По окончании службы, когда монахини покидали часовню, Оливия прошла мимо не оглянувшись, и Эллена с трудом удержалась от слез; у себя в келье она предалась глубокому унынию. Расположение Оливии было для нее не просто отрадой, оно казалось необходимым для самого ее существования — и Эллена с упоением вспоминала беспрестанно улыбку, так много сказавшую ей и пролившую луч утешения в безотрадный мрак ее темницы.

Из печальной задумчивости Эллену вывел легкий шорох шагов: щелкнул отпираемый замок, дверь кельи распахнулась — и перед ней предстала Оливия. Эллена взволнованно поднялась ей навстречу, а Оливия пылко пожала протянутую руку.

— Вы не привыкли быть в заточении, — печально произнесла Оливия, приседая и ставя на стол корзинку с провизией, — а наша грубая еда…

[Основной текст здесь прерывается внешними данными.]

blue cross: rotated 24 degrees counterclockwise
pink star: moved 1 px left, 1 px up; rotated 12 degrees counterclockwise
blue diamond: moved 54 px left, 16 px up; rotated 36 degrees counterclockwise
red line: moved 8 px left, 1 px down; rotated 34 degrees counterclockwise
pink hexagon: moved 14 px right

— Я понимаю вас, — отозвалась Эллена, взглядом выразив свою признательность. — Ваше сердце исполнено сострадания, хотя вы и живете в этой обители; вы тоже немало претерпели на своем веку, вам знакомо отрадное чувство, переживаемое теми, кто в силах облегчить муки ближнего и выказать знак внимания, свидетельствующий о вашем сочувствии. О, смогу ли я выразить, как меня это трогает!

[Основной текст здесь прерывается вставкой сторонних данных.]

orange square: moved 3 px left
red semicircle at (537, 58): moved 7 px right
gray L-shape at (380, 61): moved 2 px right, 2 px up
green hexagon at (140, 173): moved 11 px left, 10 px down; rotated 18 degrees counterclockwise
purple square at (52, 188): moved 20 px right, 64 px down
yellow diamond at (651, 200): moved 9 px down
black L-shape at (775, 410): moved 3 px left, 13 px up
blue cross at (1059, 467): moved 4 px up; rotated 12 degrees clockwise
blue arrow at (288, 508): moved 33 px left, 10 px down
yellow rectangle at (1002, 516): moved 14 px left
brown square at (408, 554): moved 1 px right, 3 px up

Слезы помешали Эллене договорить. Оливия стиснула ей руку, пристально глядя в лицо: ее тоже охватило волнение, но вскоре она справилась с ним и, улыбаясь, сказала:

— Вы верно угадали мои чувства к вам, сестра, и догадались о том, как много мне пришлось пережить. Сердце мое не закрыто ни для жалости, ни для вас, дитя мое. Вы были предназначены для счастья, которое в этих стенах немыслимо!

Оливия вдруг замолчала, словно позволила себе сказать лишнее, а потом добавила:

— Но вы сумеете, может быть, обрести душевный покой; если вас утешает мысль о близком присутствии друга — верьте в мою дружбу, но только молча, про себя. Я буду навещать вас, когда мне разрешат, но сами обо мне не спрашивайте; и если посещения мои окажутся недолгими — не уговаривайте меня задерживаться.

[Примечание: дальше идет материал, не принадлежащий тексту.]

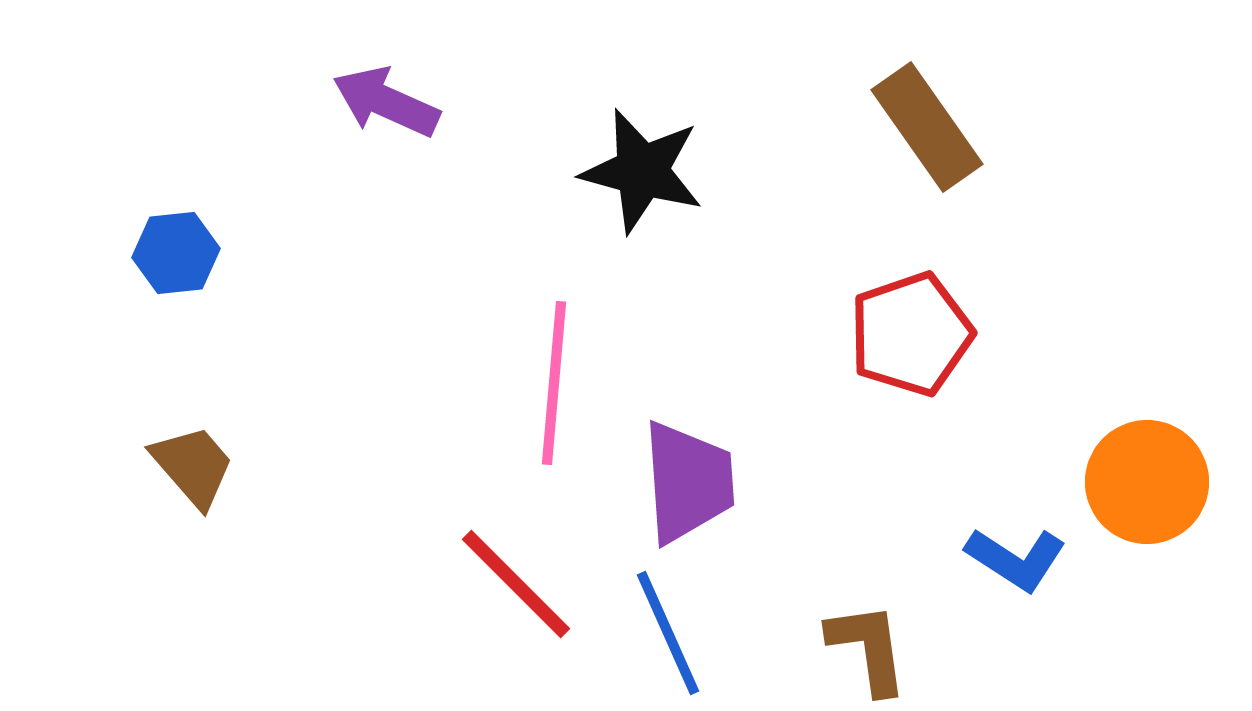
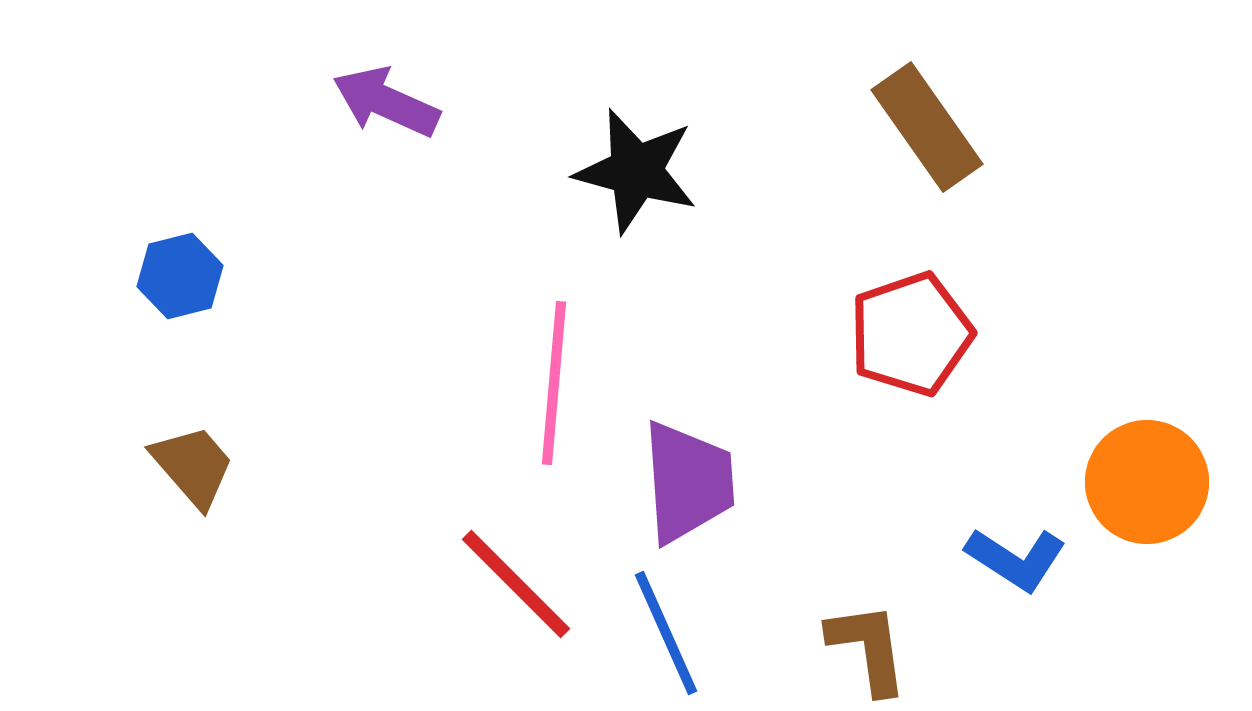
black star: moved 6 px left
blue hexagon: moved 4 px right, 23 px down; rotated 8 degrees counterclockwise
blue line: moved 2 px left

— Как это прекрасно! — воскликнула Эллена прерывавшимся голосом. — Как чудесно! Вы будете приходить ко мне… Вы питаете ко мне жалость…

— Тише! — взмолилась Оливия. — Ни слова больше, иначе нас услышат. Покойной вам ночи, сестра, да будет мирен ваш сон!

Сердце Эллены упало. Ей не хватало сил попрощаться, но глаза ее, наполненные слезами, были красноречивы. Монахиня поспешно отвела взгляд и, безмолвно пожав Эллене руку, покинула келью. Эллена, невозмутимо сохранявшая твердость духа перед оскорблявшей ее аббатисой, теперь, тронутая до глубины души добротой друга, дала волю слезам. Слезы принесли облегчение ее истерзанному сердцу, и она даже не пыталась их удерживать. Впервые с тех пор, как она рассталась с виллой Альтьери, Эллена могла думать о Вивальди более спокойно: в груди у нее начала оживать надежда, хотя рассудок не мог ничем оправдать ее.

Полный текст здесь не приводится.